Ce modeste ouvrage a pour objectif de fournir quelques clés de
compréhension sur ce dont il est question lorsqu’on parle ainsi de « santé
mentale », de « troubles mentaux », de « souffrance psychique », et de
fournir les bases nécessaires pour comprendre ce domaine et utiliser
efficacement les stratégies d’interventions produites dans le champ
scientifique pour améliorer la dite santé mentale – qui seront présentées
dans un deuxième ouvrage de cette même collection (2).

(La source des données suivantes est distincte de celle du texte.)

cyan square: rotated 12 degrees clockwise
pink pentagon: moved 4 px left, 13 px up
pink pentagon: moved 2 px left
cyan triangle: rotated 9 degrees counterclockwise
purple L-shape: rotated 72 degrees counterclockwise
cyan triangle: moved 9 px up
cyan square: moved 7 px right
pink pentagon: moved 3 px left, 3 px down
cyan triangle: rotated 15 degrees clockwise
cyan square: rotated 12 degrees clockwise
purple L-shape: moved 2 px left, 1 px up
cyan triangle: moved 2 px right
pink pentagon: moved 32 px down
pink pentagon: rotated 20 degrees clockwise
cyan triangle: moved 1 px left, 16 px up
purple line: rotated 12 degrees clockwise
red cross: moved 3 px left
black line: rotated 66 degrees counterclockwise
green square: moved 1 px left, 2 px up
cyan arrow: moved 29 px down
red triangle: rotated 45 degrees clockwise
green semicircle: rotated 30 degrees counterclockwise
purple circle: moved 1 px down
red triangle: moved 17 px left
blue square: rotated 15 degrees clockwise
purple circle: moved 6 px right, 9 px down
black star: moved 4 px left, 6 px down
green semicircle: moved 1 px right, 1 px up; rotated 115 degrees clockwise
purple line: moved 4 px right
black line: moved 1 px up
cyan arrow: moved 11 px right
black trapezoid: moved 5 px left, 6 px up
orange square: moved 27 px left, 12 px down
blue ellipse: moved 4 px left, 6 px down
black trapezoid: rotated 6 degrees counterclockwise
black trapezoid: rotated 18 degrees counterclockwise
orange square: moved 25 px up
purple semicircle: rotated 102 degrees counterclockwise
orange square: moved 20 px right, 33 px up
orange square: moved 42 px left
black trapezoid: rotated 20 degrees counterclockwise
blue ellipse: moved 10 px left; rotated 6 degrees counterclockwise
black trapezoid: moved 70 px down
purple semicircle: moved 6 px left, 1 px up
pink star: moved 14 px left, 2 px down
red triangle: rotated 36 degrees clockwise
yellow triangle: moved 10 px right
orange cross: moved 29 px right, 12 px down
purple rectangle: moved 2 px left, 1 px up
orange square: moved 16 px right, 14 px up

Conçu comme les autres ouvrages de cette collection pour être lu en moins
de 90 minutes, ce livre n’ambitionne évidemment pas de faire le tour d’un
domaine particulièrement difficile, puisqu’il concerne ce qui distingue
l’humain au sein du règne animal, la complexité de sa vie psychique,
relationnelle, sociale. Il se centre au contraire sur deux manières de
concevoir la santé mentale que nous pouvons considérer comme « idéal-
typiques » des multiples théories, courants, écoles et points de vue qui
organisent le champ foisonnant de la recherche scientifique en santé
mentale. L’une, celle de la psychiatrie scientifique internationale, qui trouve
sa formalisation dans le célèbre « Manuel Diagnostique et Statistique des
Troubles Mentaux », le DSM, s’intéresse essentiellement aux différentes
manières d’aller mal (et d’y remédier). L’autre, davantage portée par la
psychologie, et en particulier ce qu’il est convenu d’appeler la psychologie
positive, s’intéresse plutôt aux différentes manières d’aller bien (et d’aller
mieux). Ces deux « courants », qui ont chacun développé
opérationnellement leurs concepts, leurs outils de mesure, leurs procédures
d’évaluations – que nous présenterons dans la seconde partie… s’ancrent
également dans des positionnements philosophiques et anthropologiques
(des modèles de l’humain et de la santé) qu’il est indispensable de
comprendre pour saisir les principes organisateurs des mises en œuvre
techniques. Nous les examinons en première partie.
Définir la santé
Définitions générales
«Un état de complet bien-être physique, mental et social, qui ne consiste
pas seulement en une absence de maladie ou d’infirmité ». C’est la
définition que donne l’OMS de la santé dans le « Préambule à la
Constitution de l’Organisation mondiale de la Santé, tel qu’adopté par la
Conférence internationale sur la Santé, New York, 19-22 juin 1946; signé le
22 juillet 1946 par les représentants de 61 États. 1946; (Actes officiels de
l’Organisation mondiale de la Santé, n°. 2, p. 100) et entré en vigueur le 7
avril 1948 » (3).
Cette définition, très officielle et très citée, demeurée inchangée depuis
1946, a pourtant fait l’objet de nombreuses critiques. La plus commune
concerne le côté « absolutiste » du terme « complet » pour qualifier l’état de
bien-être, assimilé à la santé, qui fait de chacun qui n’aurait pas atteint un
tel niveau, si ce n’est un malade, du moins quelqu’un en permanente
mauvaise santé. C’est une porte ouverte à une médicalisation de la vie
quotidienne dans une quête sans limites d’un état utopique, où les frontières
de la santé, du bien-être et du bonheur se brouillent. Porte que les acteurs
économiques et sociaux qui ont un intérêt à l’extension du périmètre
d’intervention de la médecine et des interventions de santé ne manquent pas
d’emprunter pour développer leur communication à destination des
populations. Celle-ci fait de la santé un idéal impératif et toujours plus
exigeant, que l’on atteindrait d’autant mieux qu’on aurait recours aux
multiples aides expertes que nous proposent les dits acteurs. D’autant plus
exigeant que le terme « complet » n’est assorti d’aucune définition
opérationnelle mesurable. L’OMS a certes proposé des classifications
officielles extrêmement détaillées : Classification Internationale des
Maladies, Classification Internationale du Fonctionnement, Classification
Internationale des Interventions de Santé. Mais aucune définition
« positive » de la santé qui concernerait la partie qui demeure une fois
qu’on a en a enlevé la partie « négative » des maladies et des handicaps.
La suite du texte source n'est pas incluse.